Jimly mengatakan, langkah yang diambil sudah cukup responsif, baik DPR maupun Presiden Prabowo. Hal ini diharapkan bisa meredakan kondisi yang memanas. “Terlebih perguruan tinggi maupun sekolah menerapkan belajar jarak jauh dan WFH untuk kantor-kantor. Mudah-mudahan dalam minggu ini kondisinya mereda,” kata Jimly.
DPR dan pemerintah diperkirakan Jimly akan mengevaluasi semua kebijakan tunjangan penghasilan. Namun hal yang lebih substansial adalah kondisi ini harus menjadi momentum melakukan perbaikan-perbaikan.
“Kondisi ini kan ekspresi dari ketidakadilan yang membuat seluruh Indonesia bergerak. Soal pajak, penghasilan elitnya meningkat sedangkan rakyat dipajakin (pajak naik). Ini harus ada evaluasi serius mengenai kebijakan yang justru menambah ketimpangan,” ungkap Jimly.
Evaluasi yang perlu dilakukan, menurut Jimly, bahkan harus menyangkut masalah kelembagaan secara lebih mendasar. Misalnya soal parlemen. Evaluasi terhadap parlemen bukan hanya soal anggaran, tetapi struktur dan fungsi kelembagaan DPR, DPD, maupun MPR. “Ini ada yang tidak benar. Termasuk dalam perannya menyerap aspirasi,” kata mantan anggota DPD RI ini.
Dijelaskannya, selama ini sudah ada untuk program untuk aspirasi. Namun hal itu dikatkan dengan proyek yang didistribusikan untuk semua anggota. “Semua anggota DPR, DPD, MPR itu mendapatkan proyek penyerapan aspirasi. Tapi bukan penyerapan aspirasi secara kelembagaan. Tapi jadi proyek masing-masing anggota,” jelasnya.
Jimly melihat perlunya restrukturisasi DPD, DPR, maupun MPR. Salah satunya, menurut Jimly, memasukan DPD ke unsur DPR. Sehingga DPD juga terlibat dalam pengambilan keputusan. “Jadi struktur parlemen cukup DPR dan MPR. Dan kewenangan MPR juga dievalusi tugas dan kewenangannya diperkuat,” ujarnya.
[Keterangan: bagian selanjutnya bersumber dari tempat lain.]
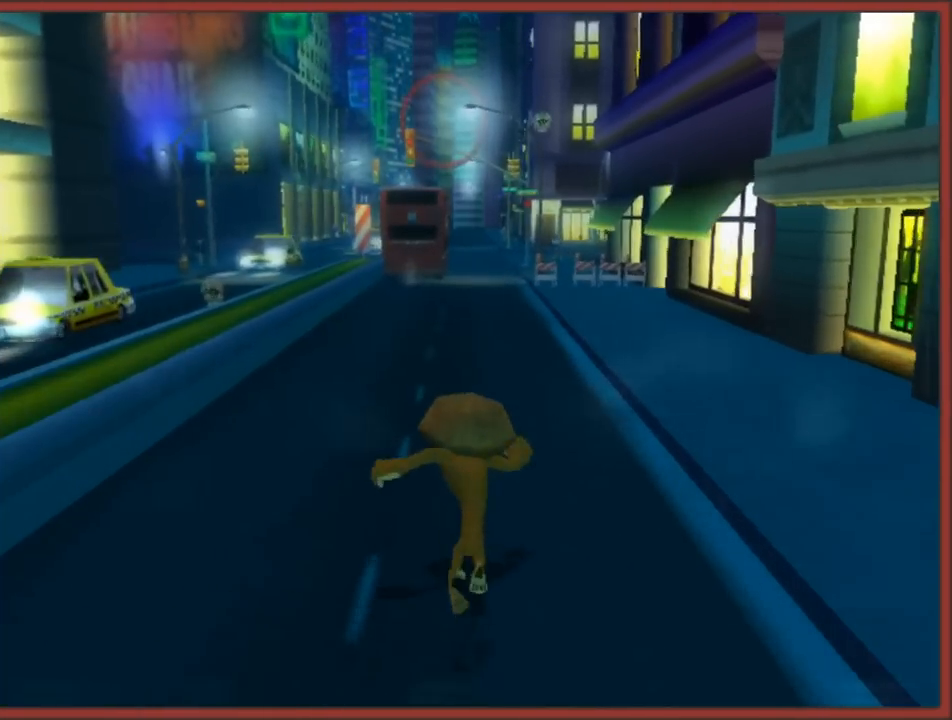
{"buttons": [], "left_stick": "up", "right_stick": "center", "events": [[50, "B", "down"], [150, "B", "up"], [233, "B", "down"], [317, "B", "up"], [400, "B", "down"], [467, "B", "up"]]}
Kata Jimy, DPD sebaiknya dibubarkan saja. Lalu perwakilan daerah ikut mengambil keputusan di forum DPR. “Sehingga mereka (DPD) satu fraksi sendiri. Ini supaya jangan hanya orang politik yang mengatur negara ini. Aspirasi daerah dimasukkan dalam struktur sendiri di DPR,” kata Jimly.
Dengan demikian DPD akan memiliki faedah. Saat ini DPD sibuk di satu tahun anggaran tetapi keputusannya tidak ada yang mengikat bagi negara. “Ini namanya lembaga yang ekstraktif. Menghabiskan uang untuk dirinya sendiri, tetapi tidak ada fungsinya yang bermanfaat bagi kehidupan negara,” papar Jimly.
Tidak itu saja, Jimly bahkan mengusulkan wakil presiden di masa mendatang tidak usah dipilih langsung. Wakil presiden cukup dipilih MPR berdasarkan usulan nama yang diajukan presiden terpilih. Dengan demikian, kata Jimly, wakil presiden benar-benar pilihan presiden terpilih. Bukan wakil presiden hasil negosiasi.
Perbaikan lainnya, Jimly menyarankan adanya pembentukan Mahkamah Etika Nasional (MEN). Tujuannya agar sistem etika bisa tertata dan ditegakkan secara terpadu. “Jangan seperti sekarang lagi kacau. Bagaimana menegakkan hukum kalau etikanya tidak berfungsi,” ujar Jimly.